Ahora, Arosa y Galicia viven en Vilagarcía, como él. «Me he enamorado de esta ciudad. Si eres jubilado, es un gran lugar», señala. Y vuelve a sonreír. El gesto se le acentúa cuando le pedimos que hurgue en su memoria para hablarnos de las becas que daba su empresa. «Es algo que hice para saldar una deuda con migo mismo. A mí me hubiese gustado tener estudios y no pude», así que intentó dárselos a los demás. «La verdad es que luego, a lo largo de la vida, me he ido encontrando a gente que habíamos becado en puestos importantes de todo tipo de empresas», relata. Y ese recuerdo vuelve a hacerlo sonreír.

La apuesta fue arriesgada, pero valió la pena: su empresa acabó especializándose en hacer «mudanzas» de todas las estructuras que rodeaban los pozos petroleros. «Al Norte del Orinoco, en el estado de Monagas, está la reserva más grande del mundo», cuenta Manuel: a su empresa no le faltó el trabajo ni un buen campo en el que crecer. Y vaya si lo hizo. «Las mudanzas se hacían en camiones muy grandes. Tenían que cruzar por pueblitos muy pequeños, y a veces se llevaban el tendido eléctrico. Por eso siempre había que llevar plata encima para pagar los daños que se ocasionaban», recuerda el empresario. Aquellos fueron años de felicidad, y eso que «no tenía horarios, trabajaba veinticuatro horas los 365 días, porque el petróleo no podía parar».

### Entradas extraídas
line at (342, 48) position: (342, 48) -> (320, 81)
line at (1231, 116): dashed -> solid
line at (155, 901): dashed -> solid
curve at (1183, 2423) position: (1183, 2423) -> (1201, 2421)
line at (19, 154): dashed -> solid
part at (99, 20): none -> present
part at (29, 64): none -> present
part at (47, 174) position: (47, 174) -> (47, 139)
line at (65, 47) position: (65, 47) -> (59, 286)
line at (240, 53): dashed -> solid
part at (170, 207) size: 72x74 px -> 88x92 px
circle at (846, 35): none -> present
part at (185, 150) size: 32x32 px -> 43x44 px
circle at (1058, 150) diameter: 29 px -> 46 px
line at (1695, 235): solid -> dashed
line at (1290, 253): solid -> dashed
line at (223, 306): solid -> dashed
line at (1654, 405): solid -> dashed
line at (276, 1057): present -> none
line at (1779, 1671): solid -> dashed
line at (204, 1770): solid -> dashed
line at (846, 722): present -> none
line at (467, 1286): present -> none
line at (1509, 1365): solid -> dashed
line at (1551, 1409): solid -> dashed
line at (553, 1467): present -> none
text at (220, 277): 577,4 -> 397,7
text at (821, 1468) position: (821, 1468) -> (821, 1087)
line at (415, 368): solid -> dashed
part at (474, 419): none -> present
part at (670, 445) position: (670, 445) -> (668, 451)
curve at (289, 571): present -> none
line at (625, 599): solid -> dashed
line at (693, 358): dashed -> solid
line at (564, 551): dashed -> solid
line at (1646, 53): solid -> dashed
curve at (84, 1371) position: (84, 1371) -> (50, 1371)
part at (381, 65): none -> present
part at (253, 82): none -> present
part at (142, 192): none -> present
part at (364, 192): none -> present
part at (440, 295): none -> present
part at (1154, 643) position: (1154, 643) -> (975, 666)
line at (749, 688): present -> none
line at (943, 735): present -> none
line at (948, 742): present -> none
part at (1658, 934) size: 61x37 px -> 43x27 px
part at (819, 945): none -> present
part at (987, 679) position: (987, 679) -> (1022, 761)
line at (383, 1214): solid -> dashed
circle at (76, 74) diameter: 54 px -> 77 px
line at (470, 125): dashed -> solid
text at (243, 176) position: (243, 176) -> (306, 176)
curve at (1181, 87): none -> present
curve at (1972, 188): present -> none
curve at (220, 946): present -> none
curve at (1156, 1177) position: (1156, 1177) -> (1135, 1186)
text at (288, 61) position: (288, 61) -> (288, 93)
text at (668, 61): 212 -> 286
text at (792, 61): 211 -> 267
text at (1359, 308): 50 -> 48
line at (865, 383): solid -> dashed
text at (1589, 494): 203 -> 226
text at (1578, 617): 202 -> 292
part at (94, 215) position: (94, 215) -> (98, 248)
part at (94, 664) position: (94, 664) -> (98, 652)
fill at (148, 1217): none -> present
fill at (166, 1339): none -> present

### Tareas
(a) Copia del fragmento sobre Manuel todo lo que va desde «Ahora, Arosa y» hasta «a hacerlo sonreír.».
(b) Prosigue el fragmento sobre Manuel a partir de su última oración.
Las entradas provienen de una fuente distinta.

### Respuestas por tarea
(a)
Ahora, Arosa y Galicia viven en Vilagarcía, como él. «Me he enamorado de esta ciudad. Si eres jubilado, es un gran lugar», señala. Y vuelve a sonreír. El gesto se le acentúa cuando le pedimos que hurgue en su memoria para hablarnos de las becas que daba su empresa. «Es algo que hice para saldar una deuda con migo mismo. A mí me hubiese gustado tener estudios y no pude», así que intentó dárselos a los demás. «La verdad es que luego, a lo largo de la vida, me he ido encontrando a gente que habíamos becado en puestos importantes de todo tipo de empresas», relata. Y ese recuerdo vuelve a hacerlo sonreír.

(b)
Manuel recuerda la primera computadora que tuvo en su empresa, que «era un armatroste». Cuando su socio falleció, sus hijos quisieron marcar el rumbo de la empresa y el arousano decidió apartarse. Ya tenía más de sesenta años, así que prefirió quedarse con parte de la maquinaria y los talleres y seguir solo. Así lo hizo, hasta que llegó el gobierno de Chaves y mandó parar. «Comenzó a nacionalizarlo todo. Al principio yo lo tomé como una cosa pasajera, pero no lo fue. Aguanté todo lo que pude mi empresa, pero al final tuve que empezar a venderlo todo...». No duda en calificar de «amargo» el final de su larga aventura venezolana. Hace unos años regresó a Galicia porque su mujer, Sara, no le dio muchas alternativas. «A mí me daban un poco de miedo los inviernos gallegos», bromea.